Larry Lambeth rubbed his chin reflectively. “There’s a lot of different versions of exactly what happened, but it was Christo. Killed in an accident on a boat.”
“How?”
“Story goes, Christo and his cousins –”
“Georgio and Stephano?”
“That’s right. Anyway, they stole a boat. Dinghy with an outboard – someone along the coast had bought a few of them to rent out to the tourists. So they nick this thing, but apparently the outboard’s dodgy – it blows up, the boat catches fire, sinks – and Christo is never seen again.”
“Missing, presumed drowned?”
“That’s it.”
“But what about Georgio and Stephano? Why weren’t they hurt? How did they escape?”
“Well, by coincidence, they aren’t on the boat when the outboard blows. Christo has just dropped them off at the harbour, he goes out for a little joyride on his own and – boof!” Larry’s hands opened out, miming the explosion.

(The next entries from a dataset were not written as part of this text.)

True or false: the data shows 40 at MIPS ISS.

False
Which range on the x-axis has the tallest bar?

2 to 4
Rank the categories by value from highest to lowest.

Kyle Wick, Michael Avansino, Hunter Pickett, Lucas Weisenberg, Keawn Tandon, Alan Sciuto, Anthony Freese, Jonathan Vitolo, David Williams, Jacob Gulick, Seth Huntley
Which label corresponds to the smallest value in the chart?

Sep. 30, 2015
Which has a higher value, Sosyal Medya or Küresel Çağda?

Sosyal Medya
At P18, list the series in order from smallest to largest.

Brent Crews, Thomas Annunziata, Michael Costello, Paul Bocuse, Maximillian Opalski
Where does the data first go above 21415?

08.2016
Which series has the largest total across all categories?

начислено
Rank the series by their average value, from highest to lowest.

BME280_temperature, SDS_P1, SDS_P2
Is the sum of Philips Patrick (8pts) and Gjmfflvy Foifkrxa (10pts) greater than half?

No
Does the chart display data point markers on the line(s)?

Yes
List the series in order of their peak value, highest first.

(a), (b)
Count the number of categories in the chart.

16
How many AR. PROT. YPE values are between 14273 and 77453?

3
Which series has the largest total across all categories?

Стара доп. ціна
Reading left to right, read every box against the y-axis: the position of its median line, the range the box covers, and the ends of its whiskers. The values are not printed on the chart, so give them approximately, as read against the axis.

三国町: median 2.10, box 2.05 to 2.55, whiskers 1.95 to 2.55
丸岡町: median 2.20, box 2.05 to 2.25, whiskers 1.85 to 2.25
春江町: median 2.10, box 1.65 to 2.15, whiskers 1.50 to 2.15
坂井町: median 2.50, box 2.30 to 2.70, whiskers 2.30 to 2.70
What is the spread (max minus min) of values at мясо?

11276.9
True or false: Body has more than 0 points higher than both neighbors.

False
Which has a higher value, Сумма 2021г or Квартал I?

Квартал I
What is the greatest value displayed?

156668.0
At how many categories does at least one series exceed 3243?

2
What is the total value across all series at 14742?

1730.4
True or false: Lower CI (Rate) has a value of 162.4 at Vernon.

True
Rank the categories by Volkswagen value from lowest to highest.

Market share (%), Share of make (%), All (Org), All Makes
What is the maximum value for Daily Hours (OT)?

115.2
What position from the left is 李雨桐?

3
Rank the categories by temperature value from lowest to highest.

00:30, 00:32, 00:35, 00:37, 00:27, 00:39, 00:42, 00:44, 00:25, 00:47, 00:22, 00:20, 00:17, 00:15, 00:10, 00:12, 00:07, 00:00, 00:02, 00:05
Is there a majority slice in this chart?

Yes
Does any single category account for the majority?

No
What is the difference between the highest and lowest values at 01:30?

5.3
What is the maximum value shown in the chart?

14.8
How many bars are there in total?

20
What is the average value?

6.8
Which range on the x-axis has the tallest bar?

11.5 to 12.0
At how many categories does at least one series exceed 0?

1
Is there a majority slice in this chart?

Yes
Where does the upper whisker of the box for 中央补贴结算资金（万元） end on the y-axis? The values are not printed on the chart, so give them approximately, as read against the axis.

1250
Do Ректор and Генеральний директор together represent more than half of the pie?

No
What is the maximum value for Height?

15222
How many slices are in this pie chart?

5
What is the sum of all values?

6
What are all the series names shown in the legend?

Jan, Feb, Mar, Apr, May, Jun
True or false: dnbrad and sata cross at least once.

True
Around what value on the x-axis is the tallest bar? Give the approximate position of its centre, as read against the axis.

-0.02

“Was there any suggestion at the time that the boat might have been sabotaged?”
“Certainly was. More than that, there was the suggestion that Christo was sabotaging it himself when it blew up.”
“An own goal? You mean he was making a booby-trap for someone else?”
“You got it, Mrs P. Care to make any guesses who he was planning to bump off?”
“Spiro,” Mrs Pargeter murmured.
“That was the rumour that went around at the time, yes.”
“But it went wrong…”
“Right, Christo hoist with his own whatsit.”
“So, with his brother dead and his father dying, Spiro had no choice but to take over the taverna?”
“Yes. Old man dies soon after, Spiro has to put aside his intellectual aspirations, like, and buckle down to running the family business. Does all right out of it, and all.”
Mrs Pargeter was silent as the avalanche of her thoughts gathered momentum.